Two British composers from different generations conducted not only the London premiere of a new piano concerto of their own last week, but a whole programme of their choice built around it. Even if the sorts of conflict and reconciliation found in many 19th-century concertos aren't of interest to today's composers, the drama of opposition, alternation and combination is there to be explored in different ways.

One problem with Peter Maxwell Davies's Piano Concerto, heard last Tuesday, is that it's not particularly dramatic. This three-movement, 36-minute work has its moments: a big climax in the 18-minute, often moderately- paced first movement, for instance, followed by a hint, involving a couple of suspended cymbals, of the Mad Max of the Sixties. And the structure is less obviously sectional than that of many of Davies's recent compositions. But the relationship of soloist and orchestra is unenthralling. This isn't helped by an oddly unengaging piano part, much of which seems like merely note-spinning bravura; even the slow second movement's more lyrical moments possess little magic. Harmonically, too, this concerto appears curiously arbitrary, despite the employment of key signatures, mainly in the second movement. Kathryn Stott did her admirable best. And at least Davies's accounts of Beethoven - the Egmont Overture and Pastoral Symphony - had more vitality than his conducting sometimes yields. Attendance was poor.

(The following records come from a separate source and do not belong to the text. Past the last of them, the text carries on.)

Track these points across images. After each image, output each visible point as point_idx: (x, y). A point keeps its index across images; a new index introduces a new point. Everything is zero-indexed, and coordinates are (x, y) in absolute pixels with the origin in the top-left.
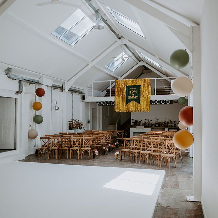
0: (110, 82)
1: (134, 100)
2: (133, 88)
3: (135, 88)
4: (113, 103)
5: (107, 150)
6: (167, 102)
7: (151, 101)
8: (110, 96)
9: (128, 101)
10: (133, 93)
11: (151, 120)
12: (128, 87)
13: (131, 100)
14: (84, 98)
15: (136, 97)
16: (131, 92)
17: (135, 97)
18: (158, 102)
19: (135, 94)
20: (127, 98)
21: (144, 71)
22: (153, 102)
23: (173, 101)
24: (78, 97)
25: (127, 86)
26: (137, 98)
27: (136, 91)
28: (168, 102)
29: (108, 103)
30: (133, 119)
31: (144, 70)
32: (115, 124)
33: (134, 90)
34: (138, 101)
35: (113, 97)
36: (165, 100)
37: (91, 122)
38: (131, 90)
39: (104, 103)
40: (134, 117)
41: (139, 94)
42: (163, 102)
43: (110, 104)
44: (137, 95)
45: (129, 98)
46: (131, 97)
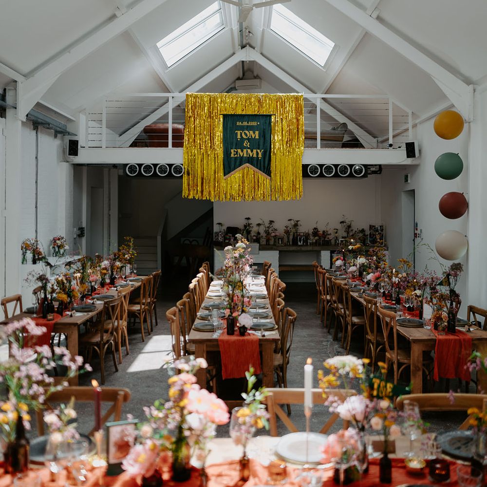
1: (250, 160)
2: (245, 124)
3: (254, 124)
4: (178, 169)
6: (356, 171)
7: (305, 167)
8: (167, 146)
9: (230, 165)
10: (248, 139)
12: (231, 120)
13: (241, 161)
14: (73, 148)
15: (257, 152)
16: (239, 137)
17: (255, 151)
18: (329, 169)
19: (254, 144)
20: (227, 153)
22: (314, 169)
25: (225, 116)
26: (260, 155)
27: (257, 132)
28: (359, 172)
29: (162, 169)
30: (219, 224)
32: (156, 237)
33: (249, 128)
34: (265, 165)
35: (179, 150)
37: (87, 232)
38: (242, 128)
39: (148, 168)
40: (222, 219)
41: (265, 142)
42: (344, 169)
43: (170, 174)
44: (261, 146)
45: (235, 155)
46: (239, 151)
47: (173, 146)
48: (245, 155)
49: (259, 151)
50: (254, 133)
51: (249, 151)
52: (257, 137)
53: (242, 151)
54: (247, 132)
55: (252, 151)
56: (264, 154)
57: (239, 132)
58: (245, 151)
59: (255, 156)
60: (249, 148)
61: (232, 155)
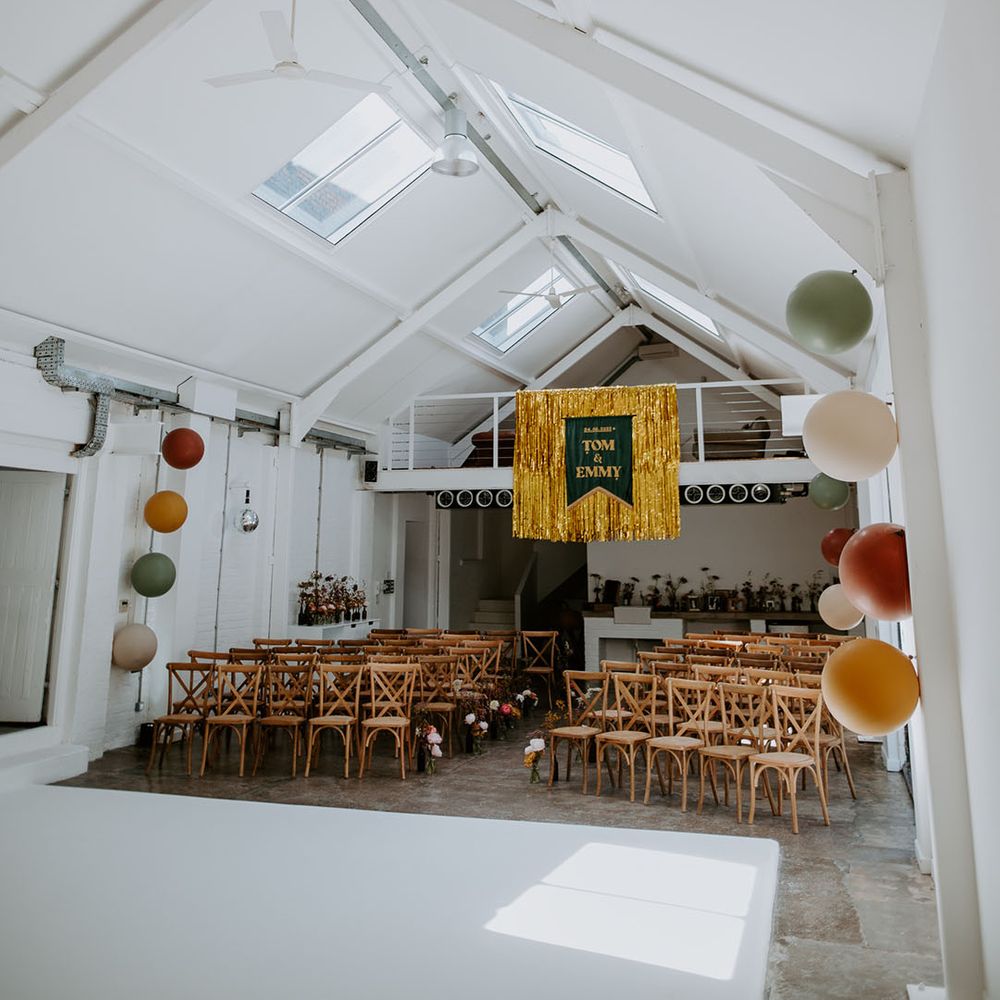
0: (493, 399)
1: (603, 482)
2: (596, 430)
3: (608, 429)
4: (505, 497)
5: (481, 730)
6: (757, 494)
7: (682, 489)
8: (491, 465)
9: (576, 489)
10: (600, 452)
11: (684, 580)
12: (576, 425)
13: (590, 484)
14: (370, 472)
15: (612, 470)
16: (587, 449)
17: (609, 468)
18: (716, 492)
19: (608, 458)
20: (570, 473)
21: (643, 350)
22: (694, 494)
23: (785, 490)
24: (342, 468)
25: (568, 420)
26: (617, 475)
27: (612, 442)
28: (761, 495)
29: (484, 497)
30: (595, 576)
31: (642, 343)
32: (514, 599)
33: (600, 436)
34: (623, 489)
35: (507, 471)
36: (749, 486)
37: (398, 587)
38: (590, 436)
39: (465, 496)
40: (601, 566)
41: (623, 455)
42: (739, 491)
43: (494, 504)
44: (618, 462)
45: (581, 474)
46: (588, 468)
47: (500, 465)
48: (596, 475)
49: (615, 468)
50: (608, 442)
51: (601, 468)
52: (612, 448)
53: (592, 469)
54: (598, 442)
55: (605, 469)
56: (622, 472)
57: (587, 442)
58: (595, 468)
59: (610, 475)
60: (601, 465)
61: (578, 476)
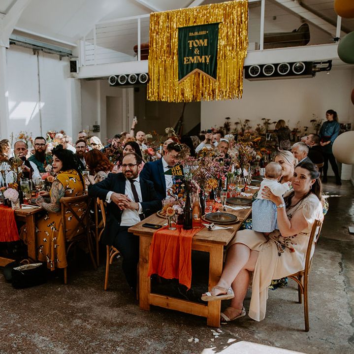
0: (137, 20)
1: (199, 65)
2: (196, 34)
3: (204, 33)
4: (144, 77)
6: (296, 69)
7: (247, 68)
8: (137, 59)
9: (183, 71)
10: (198, 47)
12: (184, 32)
13: (191, 67)
14: (73, 67)
15: (205, 58)
16: (191, 46)
17: (203, 57)
18: (269, 68)
19: (203, 51)
20: (180, 61)
22: (254, 70)
23: (315, 67)
24: (58, 65)
25: (180, 29)
26: (208, 61)
27: (206, 41)
28: (299, 69)
29: (133, 78)
33: (199, 37)
34: (212, 70)
35: (146, 62)
36: (291, 64)
37: (103, 129)
38: (193, 38)
39: (123, 78)
41: (212, 50)
42: (284, 67)
43: (138, 82)
44: (209, 53)
45: (187, 62)
46: (191, 58)
47: (142, 59)
48: (195, 62)
49: (207, 57)
50: (203, 41)
51: (199, 57)
52: (206, 45)
53: (193, 58)
54: (196, 41)
55: (201, 58)
56: (211, 59)
57: (191, 42)
58: (195, 57)
59: (203, 61)
60: (198, 55)
61: (185, 63)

Eager anticipation for the 26-year-old Thomas Ades on Saturday was understandable. Old hands may feel that they've been here before in terms of the hype: been there, done that, bought the (Faber Music) T-shirt. But not in musical terms, which is what matters. Ades's Concerto Conciso (already reviewed from Birmingham), in which its composer was soloist as well as conductor, is less than a quarter of the length of Davies's concerto, but it packs in a lot more imagination and excitement. Like all his pieces, it teems almost dangerously with ideas, which include much more than just engaging rhythmic energy and timbral ingenuity: an unusual, quirkily symbiotic relationship between solo and ensemble is but one of them. Wrapped around this concerto were three rarely-heard compositions in what seemed excellent performances: George Enescu's 1954 Symphonie de Chambre (Schoenbergian timbres and earnestness with an individual flavour); the British premiere of Niccol Castiglioni's Cantus Planus II (a cycle, from 1990-91, of exquisitely lyrical if somewhat post-Webernian miniatures for two female singers - Nicole Tibbels and Teresa Shaw - that suggested we should really hear more of this composer, who died last year); and Jean Barraque's difficult but white hot and stunningly dramatic Concerto for clarinet (Timothy Lines), vibraphone (David Hockings) and 18-piece ensemble, from 1968.